Yellowstone’s high plateaus are on average well over 5,000 feet in elevation and can hardly be considered prime habitat for the wild grazers. Much of the park actually sits within the caldera of one the world’s largest active volcanoes. Any sizable eruption could release enough toxic gasses to kill off all of Yellowstone’s bison—the last genetically pure strain of the species now left on the continent.

People driving through cattle country on their way to Yellowstone often have no idea just how sterile the open plains they’re seeing really are. Gone are the vast bison herds that once blackened them for miles on end—killed off by hide-hunters, market meat-hunters or by “sportsmen” shooting them from trains just for a bit of fun. Gone are the wolves and plains grizzlies adapted to that arid habitat. And nearly gone are the prairie dogs as well as the ferrets, kit fox, plovers, burrowing owls and a host of others who depended on them for food or shelter.

Part of the reason I wrote Exposing the Big Game: Living Targets of a Dying Sport was to remind people about the wild species who once called so much of this continent home. No one’s going be able to claim ignorance on my watch; if I can’t go through life blissfully then neither can anyone else.

The following is an excerpt from one of the book’s two chapters on bison:

Selfless and protective, bison develop lasting bonds in and outside the family, not only between cows, calves and siblings but also between unrelated individuals who grew up, traveled and learned about life together. Juveniles help mothers look after the youngsters and will gladly lend a horn to keep potential predators away from the calves. I have witnessed cooperation among bison families often in the years I’ve spent observing and photographing them. I’ve also seen them put themselves in harm’s way to defend elk from hungry wolves, and even mourn over the bones of their dead.
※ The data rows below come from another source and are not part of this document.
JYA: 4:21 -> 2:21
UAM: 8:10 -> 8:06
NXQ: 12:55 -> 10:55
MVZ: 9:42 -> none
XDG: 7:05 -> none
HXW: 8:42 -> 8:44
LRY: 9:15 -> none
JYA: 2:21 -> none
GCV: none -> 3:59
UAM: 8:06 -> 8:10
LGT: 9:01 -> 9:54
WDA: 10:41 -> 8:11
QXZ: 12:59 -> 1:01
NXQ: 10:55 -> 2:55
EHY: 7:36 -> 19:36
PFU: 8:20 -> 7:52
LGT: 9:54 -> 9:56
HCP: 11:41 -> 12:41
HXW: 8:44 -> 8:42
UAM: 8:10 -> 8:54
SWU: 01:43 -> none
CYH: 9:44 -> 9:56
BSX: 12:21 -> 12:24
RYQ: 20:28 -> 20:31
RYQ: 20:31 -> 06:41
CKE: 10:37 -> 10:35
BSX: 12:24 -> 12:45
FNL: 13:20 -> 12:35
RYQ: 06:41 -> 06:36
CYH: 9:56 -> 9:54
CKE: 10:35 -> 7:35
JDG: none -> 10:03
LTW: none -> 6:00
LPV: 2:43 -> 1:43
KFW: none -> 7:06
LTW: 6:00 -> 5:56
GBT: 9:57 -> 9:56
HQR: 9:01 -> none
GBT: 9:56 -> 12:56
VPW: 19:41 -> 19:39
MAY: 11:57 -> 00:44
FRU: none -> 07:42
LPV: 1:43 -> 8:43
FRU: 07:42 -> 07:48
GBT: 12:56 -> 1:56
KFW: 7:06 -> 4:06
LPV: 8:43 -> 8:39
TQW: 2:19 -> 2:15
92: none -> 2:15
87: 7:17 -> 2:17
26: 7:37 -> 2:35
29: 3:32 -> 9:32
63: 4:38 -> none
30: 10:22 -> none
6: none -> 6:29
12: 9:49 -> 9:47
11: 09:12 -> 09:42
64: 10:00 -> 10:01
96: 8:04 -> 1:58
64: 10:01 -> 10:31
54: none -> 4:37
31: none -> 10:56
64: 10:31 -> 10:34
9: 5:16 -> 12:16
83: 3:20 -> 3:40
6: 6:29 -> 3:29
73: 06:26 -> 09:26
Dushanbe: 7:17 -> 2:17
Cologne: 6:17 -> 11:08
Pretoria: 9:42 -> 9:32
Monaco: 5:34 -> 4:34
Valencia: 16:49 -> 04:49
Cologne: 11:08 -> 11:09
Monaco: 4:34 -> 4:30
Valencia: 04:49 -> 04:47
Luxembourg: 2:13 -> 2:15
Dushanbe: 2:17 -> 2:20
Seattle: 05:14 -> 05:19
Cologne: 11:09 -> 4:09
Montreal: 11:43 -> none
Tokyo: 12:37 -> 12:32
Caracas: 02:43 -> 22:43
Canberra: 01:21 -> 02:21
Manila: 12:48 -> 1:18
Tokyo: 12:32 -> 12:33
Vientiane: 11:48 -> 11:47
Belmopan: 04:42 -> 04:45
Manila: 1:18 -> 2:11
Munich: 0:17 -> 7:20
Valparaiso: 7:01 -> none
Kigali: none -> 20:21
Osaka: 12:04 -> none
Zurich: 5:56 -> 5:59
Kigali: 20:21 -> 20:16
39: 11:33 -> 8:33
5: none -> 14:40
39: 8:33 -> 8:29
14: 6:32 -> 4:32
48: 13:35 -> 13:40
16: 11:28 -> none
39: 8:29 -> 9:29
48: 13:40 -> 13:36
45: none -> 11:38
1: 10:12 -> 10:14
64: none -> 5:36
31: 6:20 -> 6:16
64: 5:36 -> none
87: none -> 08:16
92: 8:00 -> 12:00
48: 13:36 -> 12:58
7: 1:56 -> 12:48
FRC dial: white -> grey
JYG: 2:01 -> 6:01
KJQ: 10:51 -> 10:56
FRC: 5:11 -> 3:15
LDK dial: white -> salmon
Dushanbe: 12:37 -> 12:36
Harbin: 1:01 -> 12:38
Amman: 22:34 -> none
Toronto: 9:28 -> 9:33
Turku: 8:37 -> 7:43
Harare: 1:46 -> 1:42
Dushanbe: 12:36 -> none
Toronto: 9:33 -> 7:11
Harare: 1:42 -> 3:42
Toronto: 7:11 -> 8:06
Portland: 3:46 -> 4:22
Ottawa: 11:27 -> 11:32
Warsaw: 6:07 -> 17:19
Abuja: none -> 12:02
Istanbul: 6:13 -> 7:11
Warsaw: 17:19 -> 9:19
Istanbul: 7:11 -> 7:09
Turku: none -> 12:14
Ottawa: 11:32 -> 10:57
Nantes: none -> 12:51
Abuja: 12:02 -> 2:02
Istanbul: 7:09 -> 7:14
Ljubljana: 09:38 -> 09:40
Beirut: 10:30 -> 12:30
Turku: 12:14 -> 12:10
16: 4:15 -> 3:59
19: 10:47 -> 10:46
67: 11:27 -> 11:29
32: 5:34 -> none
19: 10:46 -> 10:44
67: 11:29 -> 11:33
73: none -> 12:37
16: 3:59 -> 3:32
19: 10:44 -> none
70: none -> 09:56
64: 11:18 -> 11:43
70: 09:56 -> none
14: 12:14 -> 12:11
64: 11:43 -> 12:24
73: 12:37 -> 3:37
But in a ruthless act of rabid backstabbing, 1600 bison—who had never known confinement or any reason to fear people—were slain to appease Montana ranchers during the winter of 2008. More than half of Yellowstone’s bison were killed in what was the highest body count since the nineteenth century. 1438 were needlessly and heartlessly shipped in cattle trucks to slaughterhouses (those nightmarish death camps where so many forcibly domesticated cattle meet their ends), while 166 were blasted, as they stood grazing, by sport and tribal hunters. Two winters prior, 947 bison were sent to slaughter and 50 were shot by hunters.

Instead of making amends for the historic mistreatment of these sociable, benevolent souls, twenty-first-century Montanans are still laying waste to them. Spurred on by industry-driven greed for grazing land (veiled under the guise of concern about brucellosis, a disease with a negligible risk of transmission that has never actually been passed from wild bison to cattle), the state of Montana sued to seize control of bison ranging outside Yellowstone. Now their department of livestock has implemented a lethal policy and the US National Park Service is facilitating it. Since the dawn of the new millennium, nearly 4000 Yellowstone bison have been put to death.